Mike Eason is celebrating with 50 of his closest friends and family at a victory party at the Georgia Racing Hall of Fame tonight.
Eason won the special election for the Mayor of Dawsonville with 61.51 percent of the vote on Tuesday.
Eason, who was appointed acting mayor in December, drew 195 votes while 120 were cast for former Mayor James Grogan.
The election results were read aloud at the Dawson County Board of Elections Office at 7:25 p.m.
Out of 1,920 registered city voters, 317 cast votes in the special election.
Early voting comprised of 188 votes; absentee voting comprised of 5 votes; voting day racked up 124 votes and there was one provisional ballot cast.
Eason, 67, will be sworn in April 9 and will serve out the remainder of the mayor term, through Dec. 31, 2019.
"I want to thank all the people that came out to vote, no matter how they voted, because that's important that people have a say so in Dawsonville as to how they want their government run," Eason said after the votes were tallied. "I feel like we ran a pretty clean campaign, no problems with both parties. I want to thank everybody that supported me...I was greeted in homes throughout the community, talked to people, was invited into houses, they wanted to know what I thought, what I wanted to do, what was going on in the city and what's happening."
Eason said he thinks there is great potential for the city under his leadership.
"I think we have a great opportunity in the next couple of years to make some real changes in our community to help it develop, not necessarily grow as much, but develop into a destination location," he said. "We've got a lot of things in process. At the council meeting last night we talked about a resolution on speeding, we're working with the board of education to lower the speed limits here in the city. We're doing things a lot more professionally...and we've got a lot of new policies in place and a lot more coming down the road."
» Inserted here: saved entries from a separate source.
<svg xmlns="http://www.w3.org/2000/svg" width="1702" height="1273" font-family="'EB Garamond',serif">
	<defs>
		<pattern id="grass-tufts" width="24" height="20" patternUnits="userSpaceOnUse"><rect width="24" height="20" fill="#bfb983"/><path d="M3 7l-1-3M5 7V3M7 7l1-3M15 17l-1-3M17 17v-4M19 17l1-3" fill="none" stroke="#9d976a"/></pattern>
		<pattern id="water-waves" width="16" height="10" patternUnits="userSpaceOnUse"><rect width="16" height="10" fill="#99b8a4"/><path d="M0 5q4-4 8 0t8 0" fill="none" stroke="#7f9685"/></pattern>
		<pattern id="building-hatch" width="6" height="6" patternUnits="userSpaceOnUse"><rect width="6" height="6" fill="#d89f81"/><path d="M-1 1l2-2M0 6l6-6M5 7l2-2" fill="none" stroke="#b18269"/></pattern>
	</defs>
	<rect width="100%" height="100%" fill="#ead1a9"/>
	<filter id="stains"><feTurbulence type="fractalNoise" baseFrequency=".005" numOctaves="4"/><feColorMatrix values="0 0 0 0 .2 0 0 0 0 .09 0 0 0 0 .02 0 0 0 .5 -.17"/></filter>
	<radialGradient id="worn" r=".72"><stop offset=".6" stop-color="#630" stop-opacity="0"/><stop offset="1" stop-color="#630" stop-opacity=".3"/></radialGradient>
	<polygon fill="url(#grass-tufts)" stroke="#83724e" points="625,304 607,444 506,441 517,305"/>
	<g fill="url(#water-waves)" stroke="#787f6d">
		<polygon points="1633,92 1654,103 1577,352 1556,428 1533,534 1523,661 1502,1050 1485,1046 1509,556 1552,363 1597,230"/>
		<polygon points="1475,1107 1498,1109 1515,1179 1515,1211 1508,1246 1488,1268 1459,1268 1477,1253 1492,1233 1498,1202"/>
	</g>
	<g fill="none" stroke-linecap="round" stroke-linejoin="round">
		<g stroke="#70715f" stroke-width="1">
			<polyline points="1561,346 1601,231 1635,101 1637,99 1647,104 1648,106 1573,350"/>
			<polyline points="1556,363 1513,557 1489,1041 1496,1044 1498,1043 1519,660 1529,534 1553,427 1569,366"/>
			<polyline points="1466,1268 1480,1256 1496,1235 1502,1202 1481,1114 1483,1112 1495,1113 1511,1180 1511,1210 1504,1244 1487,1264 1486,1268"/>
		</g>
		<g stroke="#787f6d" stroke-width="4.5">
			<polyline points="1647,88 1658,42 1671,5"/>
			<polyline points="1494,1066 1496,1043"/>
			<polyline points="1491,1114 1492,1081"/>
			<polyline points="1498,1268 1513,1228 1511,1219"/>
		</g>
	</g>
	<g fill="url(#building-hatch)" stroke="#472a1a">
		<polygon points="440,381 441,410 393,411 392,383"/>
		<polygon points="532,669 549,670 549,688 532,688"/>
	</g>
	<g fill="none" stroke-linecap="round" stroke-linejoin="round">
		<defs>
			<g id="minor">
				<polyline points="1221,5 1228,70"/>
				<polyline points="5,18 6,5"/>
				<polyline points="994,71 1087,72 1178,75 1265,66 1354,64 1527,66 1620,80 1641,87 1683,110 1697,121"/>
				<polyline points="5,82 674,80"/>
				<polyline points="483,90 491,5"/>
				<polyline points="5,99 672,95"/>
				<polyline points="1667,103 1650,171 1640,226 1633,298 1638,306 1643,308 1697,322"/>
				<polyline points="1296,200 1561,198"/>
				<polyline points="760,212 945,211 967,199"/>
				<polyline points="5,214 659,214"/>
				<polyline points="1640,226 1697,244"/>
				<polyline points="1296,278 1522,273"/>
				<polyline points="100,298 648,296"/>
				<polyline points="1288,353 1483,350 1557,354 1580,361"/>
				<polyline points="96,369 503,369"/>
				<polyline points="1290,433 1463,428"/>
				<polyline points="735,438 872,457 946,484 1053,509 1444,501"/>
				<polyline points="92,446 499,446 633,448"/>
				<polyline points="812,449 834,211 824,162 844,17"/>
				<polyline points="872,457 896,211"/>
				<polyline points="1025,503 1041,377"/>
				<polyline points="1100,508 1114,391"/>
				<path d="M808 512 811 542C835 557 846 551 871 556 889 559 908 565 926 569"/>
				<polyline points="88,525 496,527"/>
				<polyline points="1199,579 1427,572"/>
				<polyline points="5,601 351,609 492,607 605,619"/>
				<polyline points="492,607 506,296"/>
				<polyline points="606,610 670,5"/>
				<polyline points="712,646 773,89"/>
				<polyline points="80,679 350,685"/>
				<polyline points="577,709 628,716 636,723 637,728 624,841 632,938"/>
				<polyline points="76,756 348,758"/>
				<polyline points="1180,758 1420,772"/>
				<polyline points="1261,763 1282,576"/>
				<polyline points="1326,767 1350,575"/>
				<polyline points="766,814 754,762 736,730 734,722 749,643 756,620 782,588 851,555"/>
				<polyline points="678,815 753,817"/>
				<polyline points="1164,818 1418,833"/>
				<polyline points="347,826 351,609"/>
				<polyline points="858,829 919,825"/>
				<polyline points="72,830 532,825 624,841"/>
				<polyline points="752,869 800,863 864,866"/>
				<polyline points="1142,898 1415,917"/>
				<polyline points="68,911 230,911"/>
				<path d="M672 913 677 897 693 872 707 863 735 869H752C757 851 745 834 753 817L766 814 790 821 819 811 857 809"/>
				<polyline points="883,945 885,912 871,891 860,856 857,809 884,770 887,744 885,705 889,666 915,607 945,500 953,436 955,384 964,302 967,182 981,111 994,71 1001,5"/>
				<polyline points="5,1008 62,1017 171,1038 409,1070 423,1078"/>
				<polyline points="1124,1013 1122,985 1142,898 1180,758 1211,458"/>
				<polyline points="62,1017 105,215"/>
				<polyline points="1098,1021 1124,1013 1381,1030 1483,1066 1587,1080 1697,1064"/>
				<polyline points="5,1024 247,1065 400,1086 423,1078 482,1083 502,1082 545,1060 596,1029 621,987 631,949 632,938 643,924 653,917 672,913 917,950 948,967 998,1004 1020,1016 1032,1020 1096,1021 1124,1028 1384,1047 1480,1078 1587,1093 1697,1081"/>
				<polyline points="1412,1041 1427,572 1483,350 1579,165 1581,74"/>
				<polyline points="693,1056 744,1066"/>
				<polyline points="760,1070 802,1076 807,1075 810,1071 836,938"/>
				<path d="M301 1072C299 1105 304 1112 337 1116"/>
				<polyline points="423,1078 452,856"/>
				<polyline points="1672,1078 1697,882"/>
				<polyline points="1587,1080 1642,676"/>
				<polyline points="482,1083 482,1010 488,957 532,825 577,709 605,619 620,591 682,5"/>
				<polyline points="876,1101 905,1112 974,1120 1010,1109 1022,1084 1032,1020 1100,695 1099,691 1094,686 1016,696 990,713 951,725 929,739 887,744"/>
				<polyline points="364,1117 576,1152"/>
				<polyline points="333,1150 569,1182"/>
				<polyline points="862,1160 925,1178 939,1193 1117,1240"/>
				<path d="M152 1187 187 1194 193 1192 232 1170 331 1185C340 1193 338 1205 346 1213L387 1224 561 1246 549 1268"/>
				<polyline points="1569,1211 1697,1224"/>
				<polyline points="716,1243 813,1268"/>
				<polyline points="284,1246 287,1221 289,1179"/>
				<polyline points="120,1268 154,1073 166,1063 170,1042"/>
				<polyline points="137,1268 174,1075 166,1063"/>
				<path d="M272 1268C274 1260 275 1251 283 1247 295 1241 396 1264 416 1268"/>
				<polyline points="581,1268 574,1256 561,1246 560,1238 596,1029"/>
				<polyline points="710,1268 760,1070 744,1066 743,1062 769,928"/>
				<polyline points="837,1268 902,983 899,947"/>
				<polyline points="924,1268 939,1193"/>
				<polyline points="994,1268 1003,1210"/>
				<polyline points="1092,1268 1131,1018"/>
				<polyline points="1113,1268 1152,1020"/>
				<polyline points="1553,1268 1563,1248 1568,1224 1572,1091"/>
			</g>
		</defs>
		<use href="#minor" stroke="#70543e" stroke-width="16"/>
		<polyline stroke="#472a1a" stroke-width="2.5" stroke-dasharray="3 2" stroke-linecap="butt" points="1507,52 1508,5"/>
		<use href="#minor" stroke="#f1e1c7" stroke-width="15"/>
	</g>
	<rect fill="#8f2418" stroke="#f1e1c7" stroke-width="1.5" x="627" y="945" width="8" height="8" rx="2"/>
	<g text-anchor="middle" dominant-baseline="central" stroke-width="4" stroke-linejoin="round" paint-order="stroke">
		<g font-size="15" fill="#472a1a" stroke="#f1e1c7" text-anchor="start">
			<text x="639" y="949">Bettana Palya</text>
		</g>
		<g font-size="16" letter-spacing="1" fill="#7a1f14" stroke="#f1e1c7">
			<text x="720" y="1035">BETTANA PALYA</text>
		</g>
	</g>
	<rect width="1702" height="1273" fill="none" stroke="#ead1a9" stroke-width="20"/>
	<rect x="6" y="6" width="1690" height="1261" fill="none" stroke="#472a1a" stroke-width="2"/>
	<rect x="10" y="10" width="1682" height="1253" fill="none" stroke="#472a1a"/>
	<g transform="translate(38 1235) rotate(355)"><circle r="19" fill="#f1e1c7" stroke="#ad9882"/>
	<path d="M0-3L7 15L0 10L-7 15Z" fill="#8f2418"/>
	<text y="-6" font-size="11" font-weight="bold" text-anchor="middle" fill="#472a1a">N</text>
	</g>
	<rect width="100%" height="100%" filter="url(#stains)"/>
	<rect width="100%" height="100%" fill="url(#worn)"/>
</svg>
Eason was formerly the City of Cumming police chief and Deputy State Inspector General. He worked as a special agent for the Georgia Bureau of Investigation for over 30 years.
He has lived in Gold Creek since 2012.
Grogan, 75, was seeking to finish a term that he started on Jan. 1, 2016 that was cut short by a vote of city council last year.
He appealed the council's decision but was officially removed from the seat in October.
Grogan was outside the board of elections all day Tuesday with signs, waving to voters as they drove by.
"I got beat, I don't know what else to say. I ran as good a race as I could run," Grogan said. "I have had a lot of negatives against me every week in the news and it's hard to fight that, especially when you know you haven't done anything wrong. I'm ready to move on to something else now."